• _What the exercise asks_:
Please arrange all of the data below as a numbered list, omitting blank lines and leaving the pictures out of the answer.

• _Collection entries_:
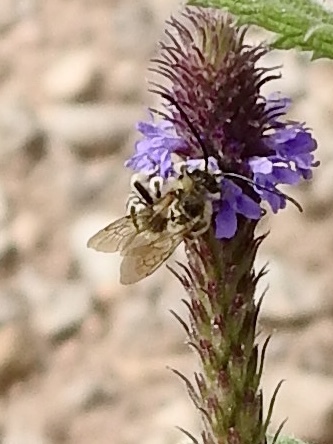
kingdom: Animalia
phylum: Arthropoda
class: Insecta
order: Hymenoptera
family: Apidae
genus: Apidae
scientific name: Apidae
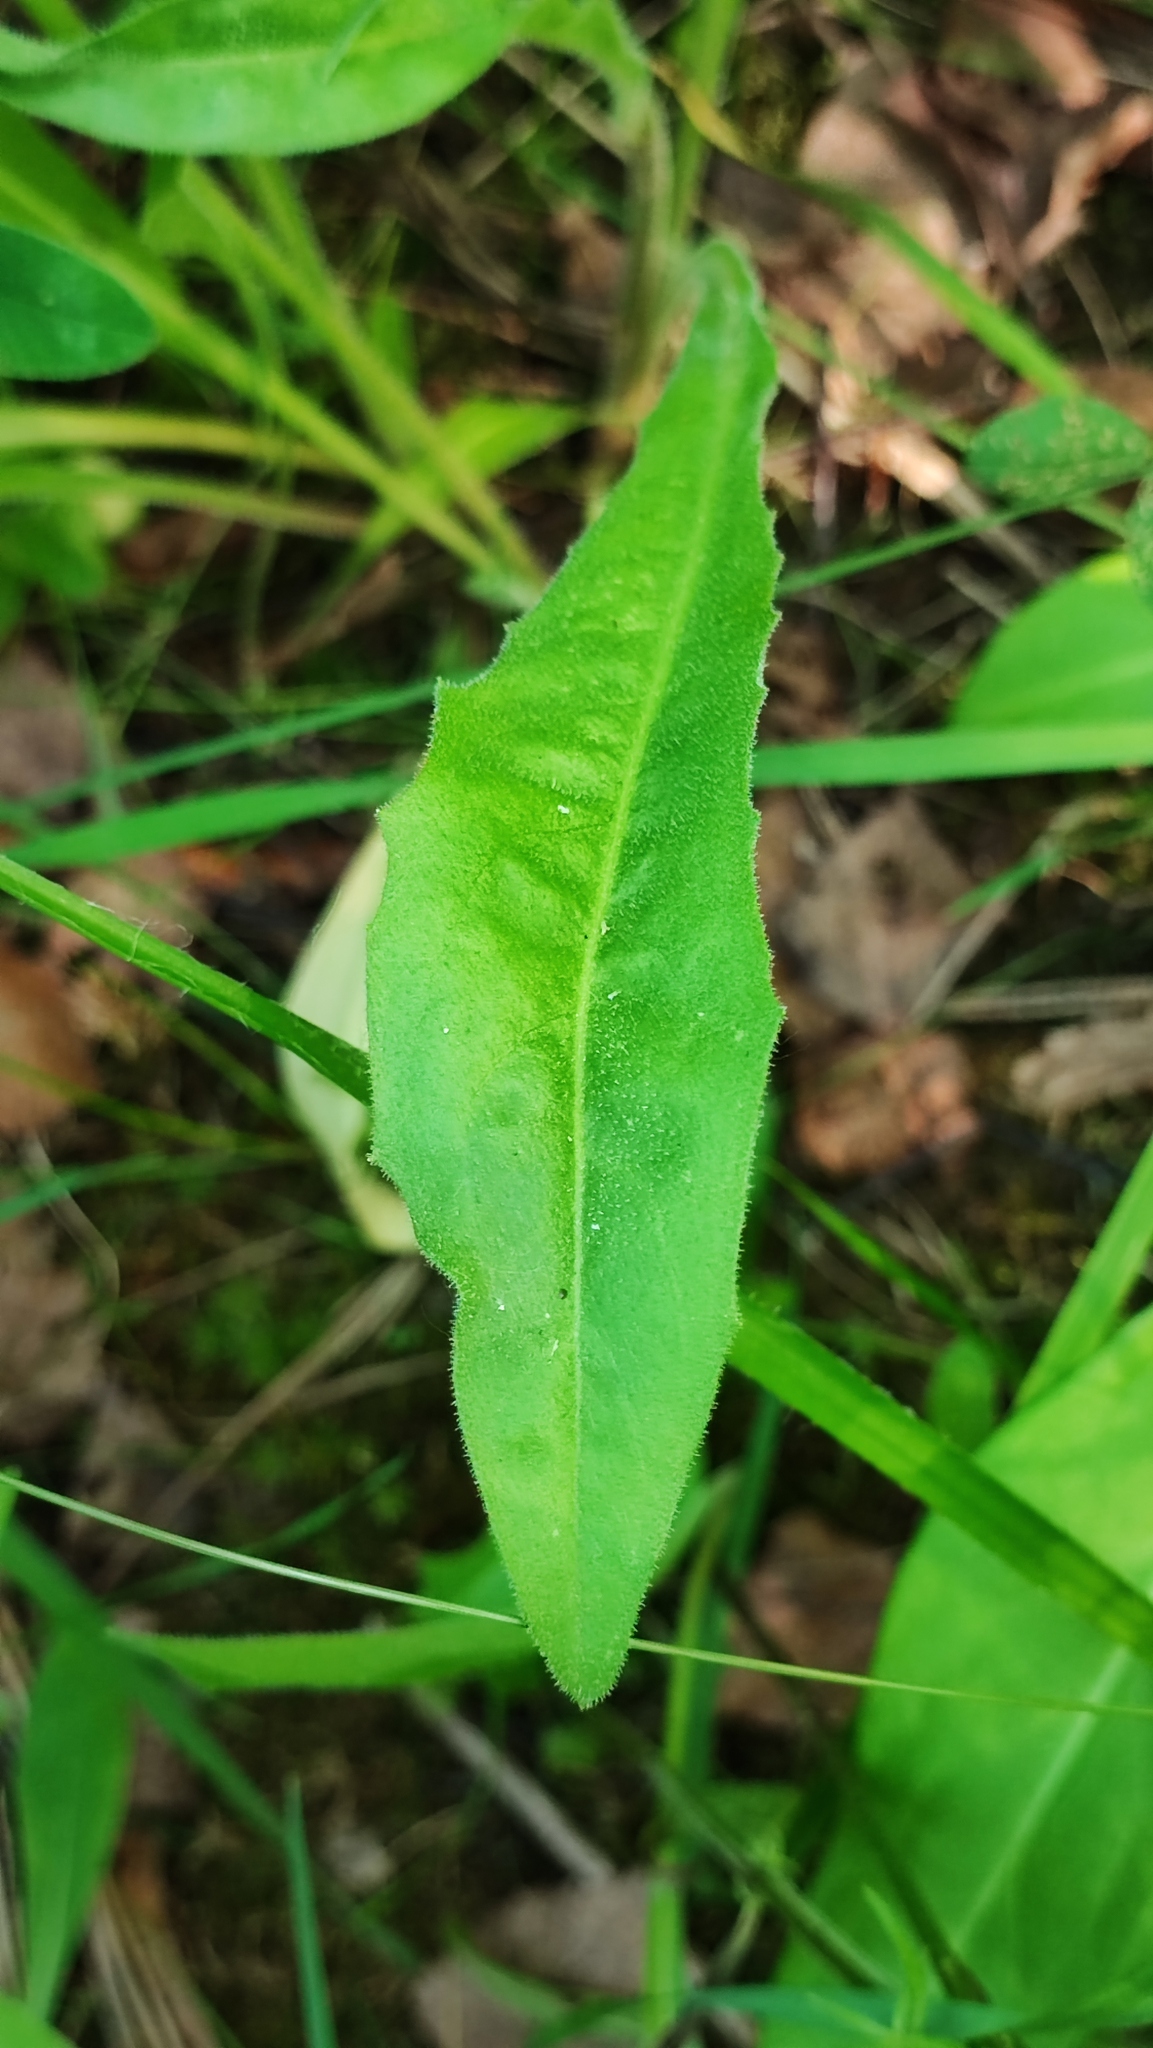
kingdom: Plantae
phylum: Tracheophyta
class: Magnoliopsida
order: Asterales
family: Asteraceae
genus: Leontodon
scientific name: Leontodon hispidus
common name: Rough hawkbit
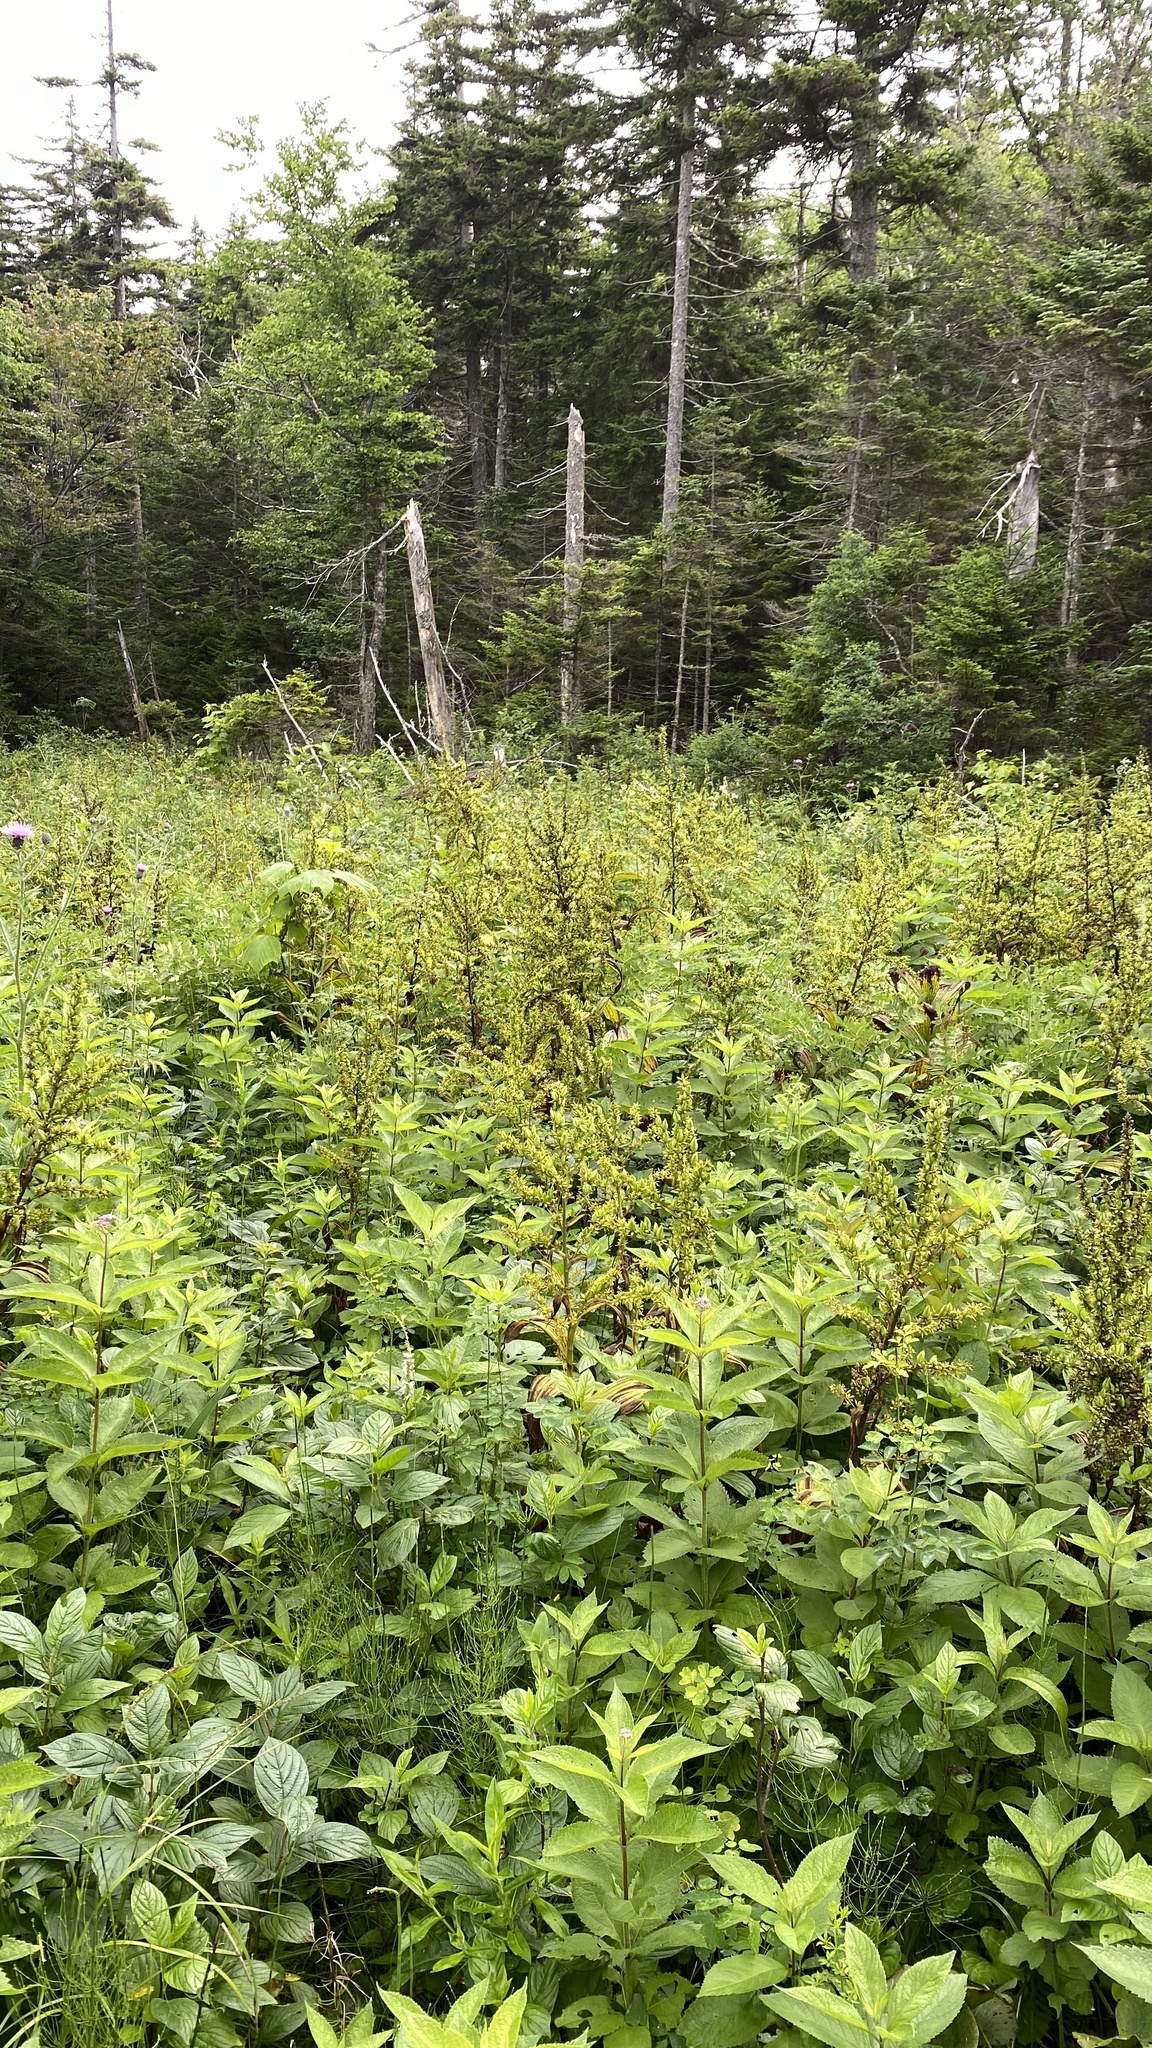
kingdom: Plantae
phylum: Tracheophyta
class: Liliopsida
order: Liliales
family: Melanthiaceae
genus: Veratrum
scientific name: Veratrum viride
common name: American false hellebore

• _Response below_:
1. kingdom: Animalia
2. phylum: Arthropoda
3. class: Insecta
4. order: Hymenoptera
5. family: Apidae
6. genus: Apidae
7. scientific name: Apidae
8. kingdom: Plantae
9. phylum: Tracheophyta
10. class: Magnoliopsida
11. order: Asterales
12. family: Asteraceae
13. genus: Leontodon
14. scientific name: Leontodon hispidus
15. common name: Rough hawkbit
16. kingdom: Plantae
17. phylum: Tracheophyta
18. class: Liliopsida
19. order: Liliales
20. family: Melanthiaceae
21. genus: Veratrum
22. scientific name: Veratrum viride
23. common name: American false hellebore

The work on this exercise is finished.